MoCha: End-to-End Video Character Replacement without Structural Guidance
Abstract
Controllable video character replacement with a user-provided identity remains a challenging problem due to the lack of paired video data.Prior works have predominantly relied on a reconstruction-based paradigm that requires per-frame segmentation masks and explicit structural guidance (e.g., skeleton, depth).
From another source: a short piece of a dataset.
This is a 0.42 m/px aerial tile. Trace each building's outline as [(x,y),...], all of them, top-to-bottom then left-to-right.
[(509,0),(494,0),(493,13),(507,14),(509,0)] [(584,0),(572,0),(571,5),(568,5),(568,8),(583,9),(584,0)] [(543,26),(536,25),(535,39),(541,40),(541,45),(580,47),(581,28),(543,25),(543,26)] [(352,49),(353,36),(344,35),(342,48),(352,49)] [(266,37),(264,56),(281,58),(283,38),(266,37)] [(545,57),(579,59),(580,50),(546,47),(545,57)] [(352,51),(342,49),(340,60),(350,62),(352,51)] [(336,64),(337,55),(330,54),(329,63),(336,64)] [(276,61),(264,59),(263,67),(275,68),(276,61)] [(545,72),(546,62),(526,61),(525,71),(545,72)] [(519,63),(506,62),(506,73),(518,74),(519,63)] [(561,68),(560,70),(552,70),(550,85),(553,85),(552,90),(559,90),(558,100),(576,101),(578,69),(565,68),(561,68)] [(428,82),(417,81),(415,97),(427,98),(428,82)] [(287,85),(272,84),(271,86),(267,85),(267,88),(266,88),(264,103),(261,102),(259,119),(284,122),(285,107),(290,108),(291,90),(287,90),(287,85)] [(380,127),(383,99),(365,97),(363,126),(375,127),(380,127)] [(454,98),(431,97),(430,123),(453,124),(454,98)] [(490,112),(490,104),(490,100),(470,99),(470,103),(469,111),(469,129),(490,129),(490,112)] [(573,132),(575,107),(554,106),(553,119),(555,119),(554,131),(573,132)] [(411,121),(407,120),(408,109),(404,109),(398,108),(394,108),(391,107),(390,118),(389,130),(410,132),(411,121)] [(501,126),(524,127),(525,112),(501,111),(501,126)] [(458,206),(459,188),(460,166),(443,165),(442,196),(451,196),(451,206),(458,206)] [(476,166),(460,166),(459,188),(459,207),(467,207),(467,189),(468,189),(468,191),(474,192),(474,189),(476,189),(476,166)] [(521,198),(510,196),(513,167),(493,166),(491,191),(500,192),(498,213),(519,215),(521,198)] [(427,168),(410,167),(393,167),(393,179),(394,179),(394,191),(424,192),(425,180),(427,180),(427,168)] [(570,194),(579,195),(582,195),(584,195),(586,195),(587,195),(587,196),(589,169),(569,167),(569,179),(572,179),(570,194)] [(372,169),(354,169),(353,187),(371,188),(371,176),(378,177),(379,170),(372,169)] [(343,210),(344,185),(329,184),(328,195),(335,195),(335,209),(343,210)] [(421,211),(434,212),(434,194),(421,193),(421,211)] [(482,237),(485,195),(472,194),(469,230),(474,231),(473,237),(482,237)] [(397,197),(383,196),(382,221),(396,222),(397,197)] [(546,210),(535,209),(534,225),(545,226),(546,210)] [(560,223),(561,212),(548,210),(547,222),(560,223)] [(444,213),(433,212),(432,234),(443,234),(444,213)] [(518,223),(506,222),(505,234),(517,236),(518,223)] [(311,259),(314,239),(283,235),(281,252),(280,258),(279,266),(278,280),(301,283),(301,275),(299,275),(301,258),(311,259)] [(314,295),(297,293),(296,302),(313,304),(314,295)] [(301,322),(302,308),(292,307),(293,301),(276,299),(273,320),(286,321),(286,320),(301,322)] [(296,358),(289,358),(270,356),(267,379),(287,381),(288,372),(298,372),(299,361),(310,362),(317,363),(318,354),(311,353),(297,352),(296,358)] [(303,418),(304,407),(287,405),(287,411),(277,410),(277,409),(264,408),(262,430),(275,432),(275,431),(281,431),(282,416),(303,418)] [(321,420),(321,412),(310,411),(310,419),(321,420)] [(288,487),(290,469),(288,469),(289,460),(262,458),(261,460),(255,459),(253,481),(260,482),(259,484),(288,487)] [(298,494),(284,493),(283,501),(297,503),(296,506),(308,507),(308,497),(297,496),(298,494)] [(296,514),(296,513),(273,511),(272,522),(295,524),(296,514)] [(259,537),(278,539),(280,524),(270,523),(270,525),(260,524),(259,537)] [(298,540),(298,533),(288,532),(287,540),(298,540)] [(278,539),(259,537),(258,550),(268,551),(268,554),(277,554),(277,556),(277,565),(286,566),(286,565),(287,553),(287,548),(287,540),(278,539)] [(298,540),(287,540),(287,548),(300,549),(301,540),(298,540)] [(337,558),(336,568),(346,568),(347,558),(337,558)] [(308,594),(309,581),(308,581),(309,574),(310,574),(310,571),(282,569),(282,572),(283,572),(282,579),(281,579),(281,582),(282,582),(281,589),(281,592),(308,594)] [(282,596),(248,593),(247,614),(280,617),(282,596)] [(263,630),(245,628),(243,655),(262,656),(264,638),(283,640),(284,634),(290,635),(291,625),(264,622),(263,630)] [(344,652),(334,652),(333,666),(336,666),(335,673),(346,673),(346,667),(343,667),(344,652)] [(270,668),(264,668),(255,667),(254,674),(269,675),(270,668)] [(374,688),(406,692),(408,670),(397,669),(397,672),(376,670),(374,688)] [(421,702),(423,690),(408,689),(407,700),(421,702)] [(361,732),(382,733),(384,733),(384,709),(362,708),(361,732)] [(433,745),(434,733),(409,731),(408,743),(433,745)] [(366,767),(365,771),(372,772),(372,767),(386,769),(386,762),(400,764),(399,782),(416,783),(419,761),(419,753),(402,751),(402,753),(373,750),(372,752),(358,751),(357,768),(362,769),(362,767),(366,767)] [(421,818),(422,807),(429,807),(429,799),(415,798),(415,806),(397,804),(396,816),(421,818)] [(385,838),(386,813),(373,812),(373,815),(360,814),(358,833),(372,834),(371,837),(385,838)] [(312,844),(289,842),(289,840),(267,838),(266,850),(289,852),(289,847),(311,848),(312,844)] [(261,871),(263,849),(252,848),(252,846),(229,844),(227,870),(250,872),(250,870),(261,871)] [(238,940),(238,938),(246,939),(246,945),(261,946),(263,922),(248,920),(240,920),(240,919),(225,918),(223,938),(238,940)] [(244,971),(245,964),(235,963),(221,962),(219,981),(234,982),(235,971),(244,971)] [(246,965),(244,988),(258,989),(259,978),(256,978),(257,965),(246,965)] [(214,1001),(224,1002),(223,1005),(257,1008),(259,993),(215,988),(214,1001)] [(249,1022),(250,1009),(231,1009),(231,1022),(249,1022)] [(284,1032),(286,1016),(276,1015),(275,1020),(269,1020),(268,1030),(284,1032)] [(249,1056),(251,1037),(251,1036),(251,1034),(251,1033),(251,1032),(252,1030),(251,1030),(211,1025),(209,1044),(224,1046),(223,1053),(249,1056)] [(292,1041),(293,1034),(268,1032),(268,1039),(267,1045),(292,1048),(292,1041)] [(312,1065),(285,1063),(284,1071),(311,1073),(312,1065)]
This reliance, however, severely limits their generalizability in complex scenarios involving occlusions, character-object interactions, unusual poses, or challenging illumination, often leading to visual artifacts and temporal inconsistencies.In this paper, we propose MoCha, a pioneering framework that mitigates these limitations by harnessing the inherent tracking ability of the video diffusion model, therefore requiring only a single arbitrary frame mask and no structural guidance.To effectively adapt the multi-modal input condition and enhance facial identity, we introduce a condition-aware RoPE and employ an RL-based post-training stage.Furthermore, to overcome the scarcity of qualified paired-training data, we propose a comprehensive data construction pipeline. Specifically, we design three specialized datasets: a high-fidelity rendered dataset built with Unreal Engine 5 (UE5), an expression-driven dataset synthesized by current portrait animation techniques, and an augmented dataset derived from existing video-mask pairs.Extensive experiments demonstrate that our method substantially outperforms existing state-of-the-art approaches.We will release the code and dataset to facilitate further research.